##### Extract
So I must admit that I have a hard time seeing the other side, the side that only points to Israel’s destruction in Gaza and says, Israel is the aggressor, Israel is the sole guilty party, Israel is the murderous Zionist entity, Israel is the occupier (even though Israel has not occupied Gaza since they pulled out in 2005). And it really hurts to see that there are many people around the world who not only believe this, but chant it into microphones along with anti-Semitic epithets. That hurts. We, the Jews, deserve a land of our own, a nation that came from 2,000 years of hope and yearning, and that land deserves quiet, deserves freedom from rocket fire, freedom from enemies bent on its destruction.

While we all agree that peace should come soon, we may all not agree on Israel’s approach, even among Jews, even among Israelis. So I thought that it would be a good idea to take a look at some Jewish sources on warfare and peace, so that we can view this current conflict through the long-range scope of our ancient wisdom.

As a postulate, it must be acknowledged that Jewish tradition, as is always the case, never speaks with a single voice. So there is disagreement to be found even within these sources.

http://www.brainleadersandlearners.com/wp-content/uploads/2008/10/war-and-peace1.png

Rabbinic tradition separates wars into a couple of different kinds: mandatory and discretionary (source 2). Among the mandatory wars in the Torah are those against the seven Canaanite nations and against the Amalekites. These are called “hovah,” meaning obligatory. Maimonides tells us that these particular obligations no longer apply, because none of these people exist any more. (Even though every year Purim comes around, rabbis magically locate the spirit of Amaleq, for homiletical purposes.)
##########
Write out the passage on Jewish views of war and peace word for word, starting at "As a postulate, it" and ending at "for homiletical purposes.)". Rely only on the text above.
##### Data rows
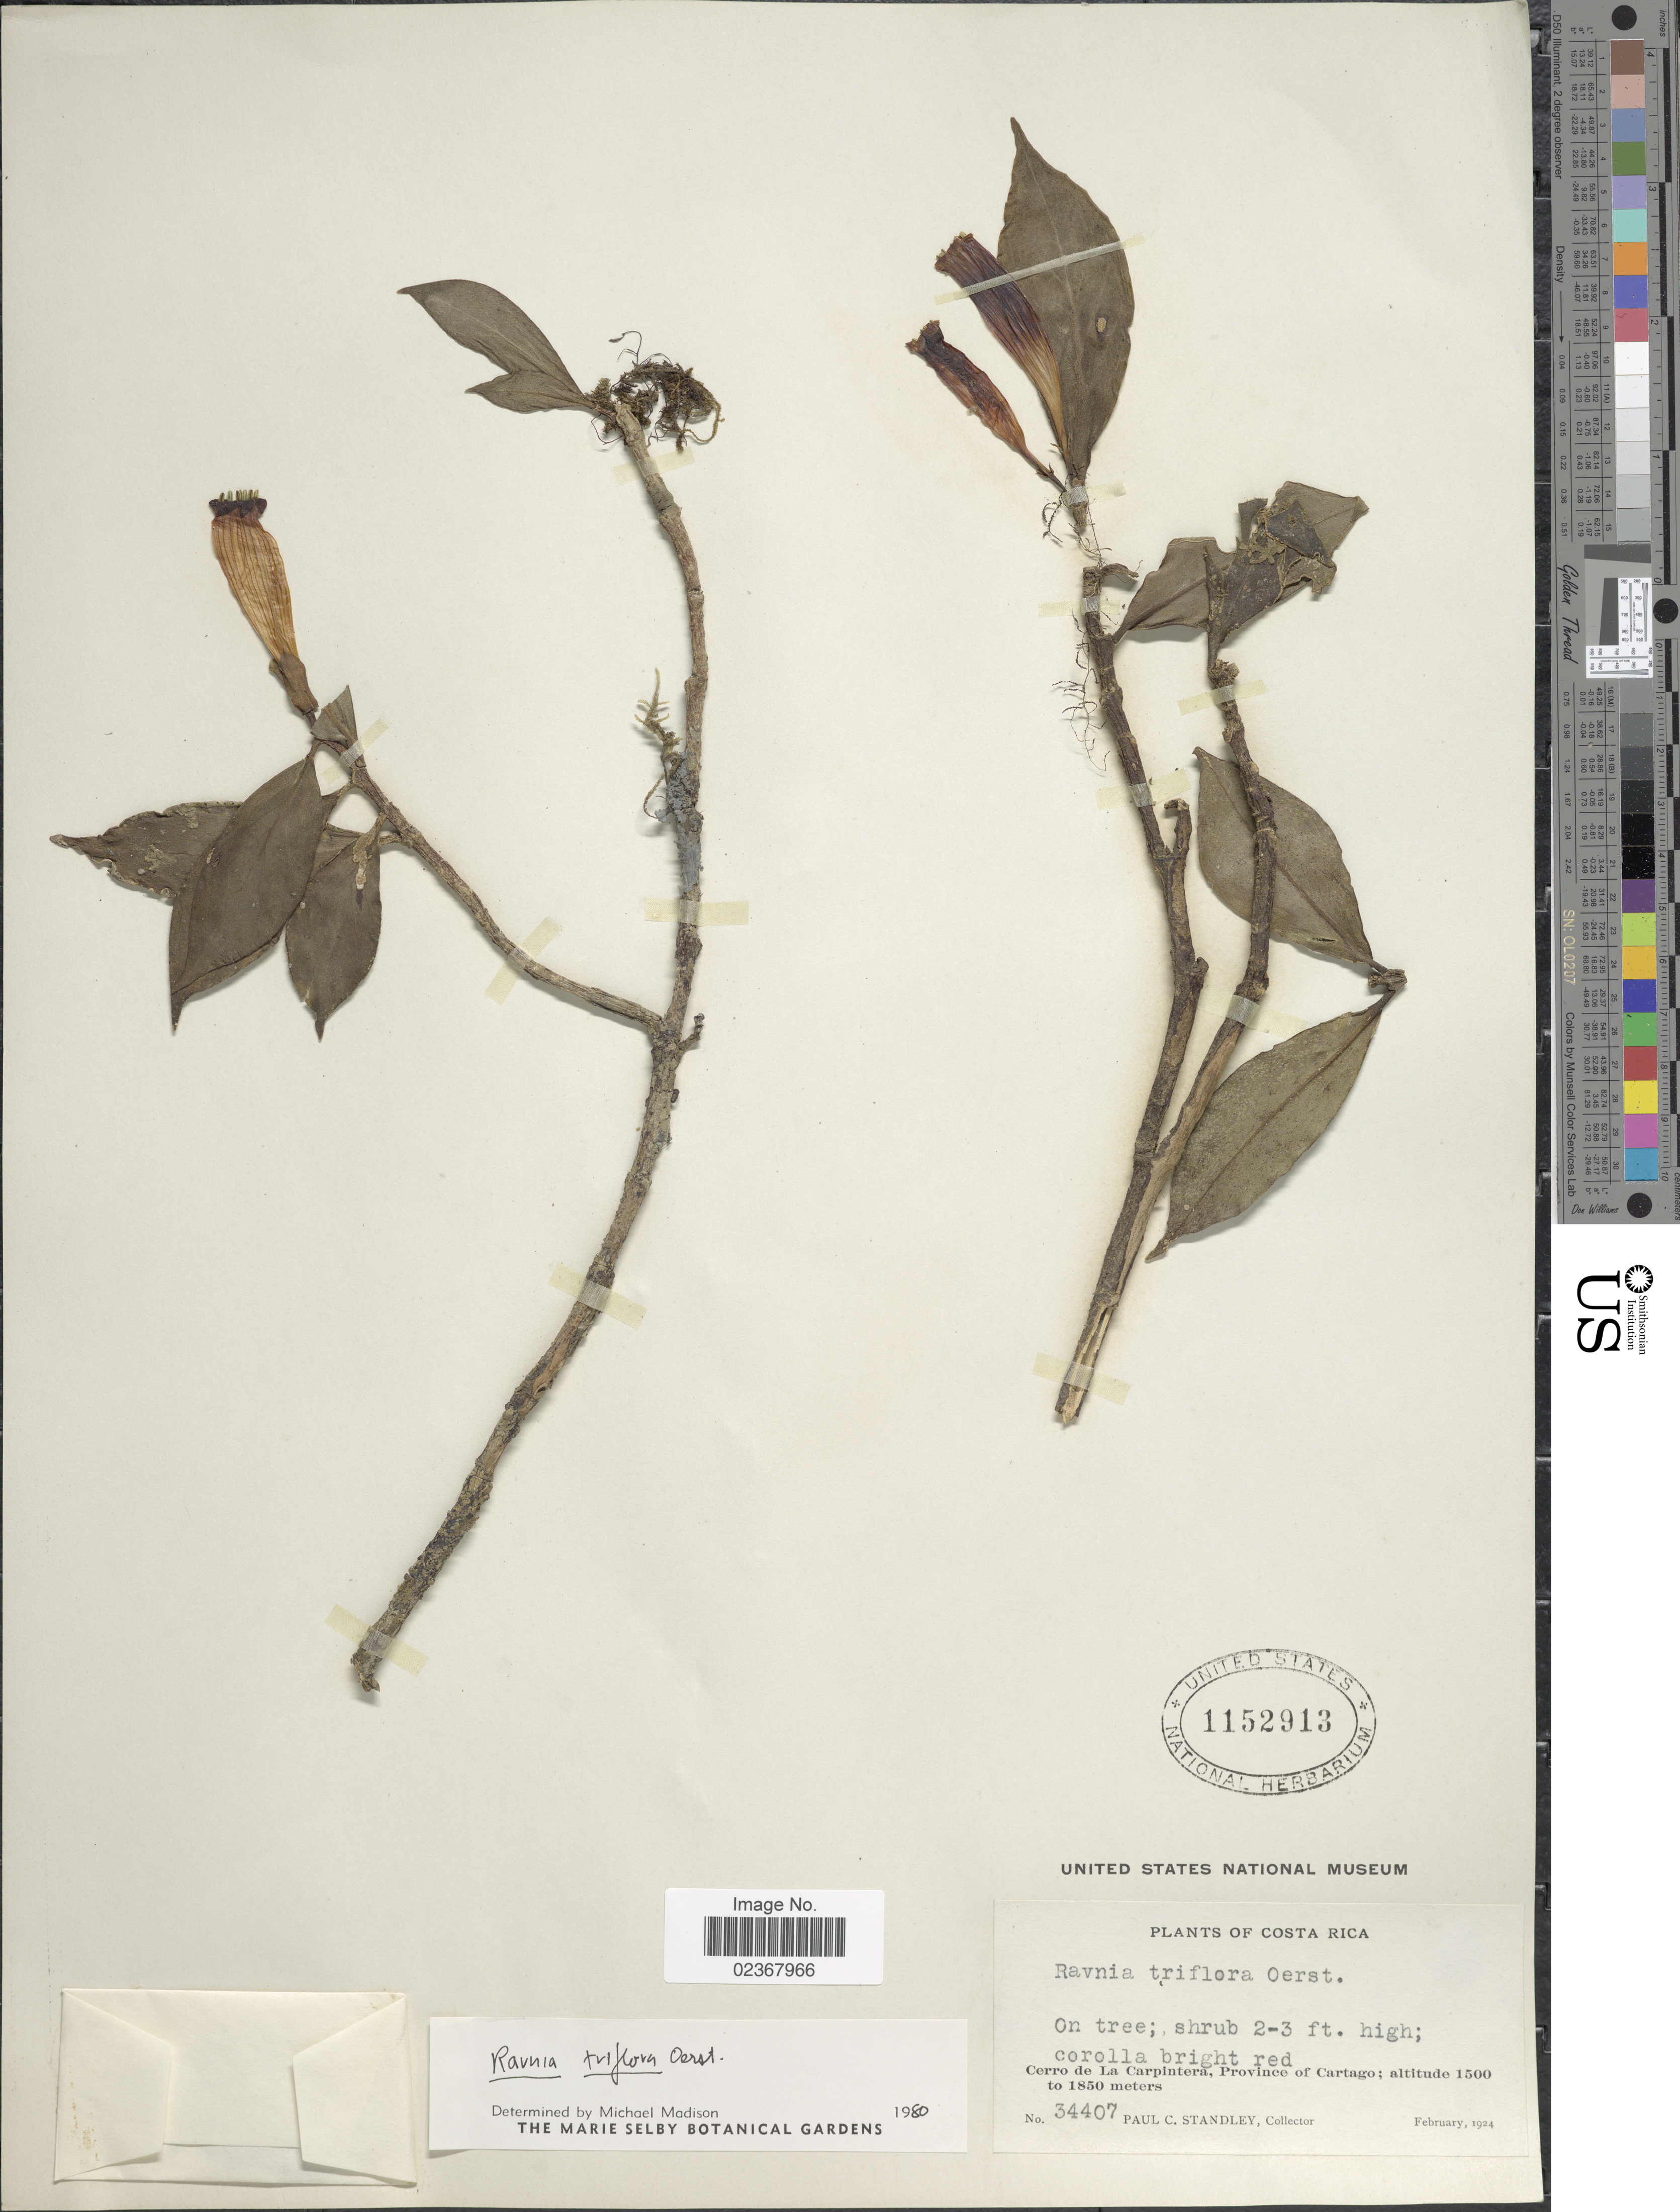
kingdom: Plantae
##########
##### Data rows
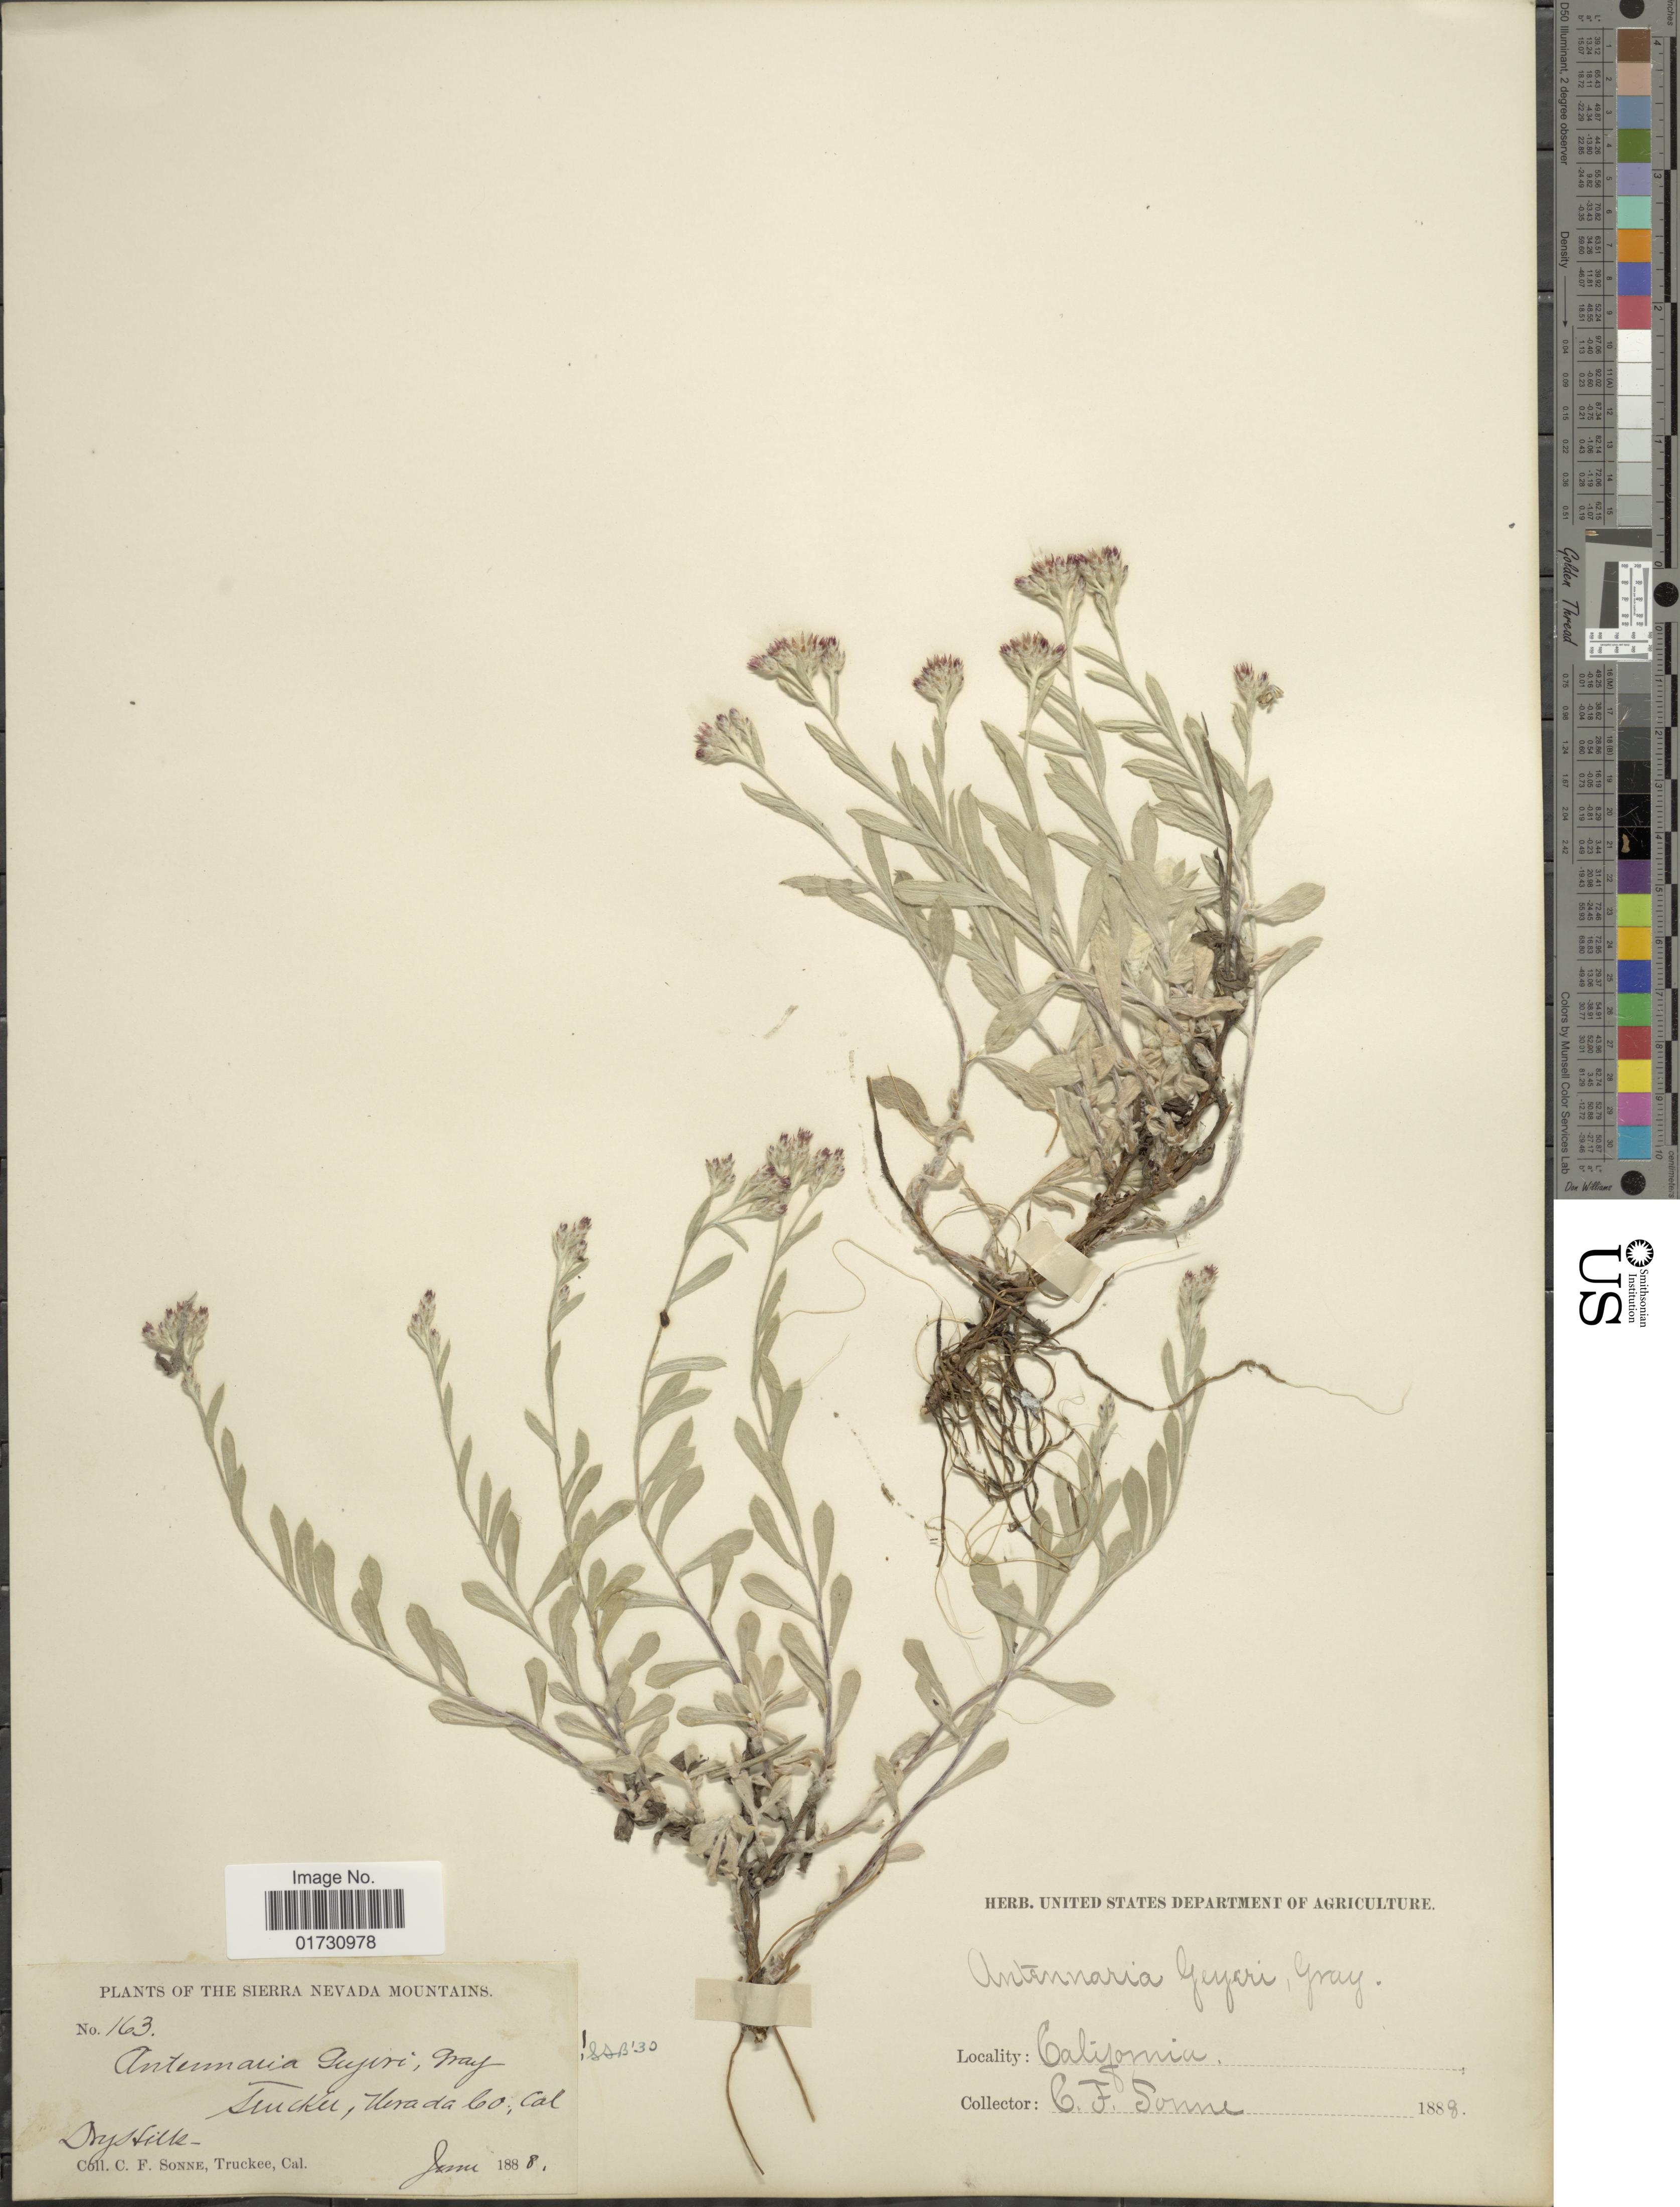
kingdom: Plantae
##########
▶ _Written solution_
As a postulate, it must be acknowledged that Jewish tradition, as is always the case, never speaks with a single voice. So there is disagreement to be found even within these sources.

http://www.brainleadersandlearners.com/wp-content/uploads/2008/10/war-and-peace1.png

Rabbinic tradition separates wars into a couple of different kinds: mandatory and discretionary (source 2). Among the mandatory wars in the Torah are those against the seven Canaanite nations and against the Amalekites. These are called “hovah,” meaning obligatory. Maimonides tells us that these particular obligations no longer apply, because none of these people exist any more. (Even though every year Purim comes around, rabbis magically locate the spirit of Amaleq, for homiletical purposes.)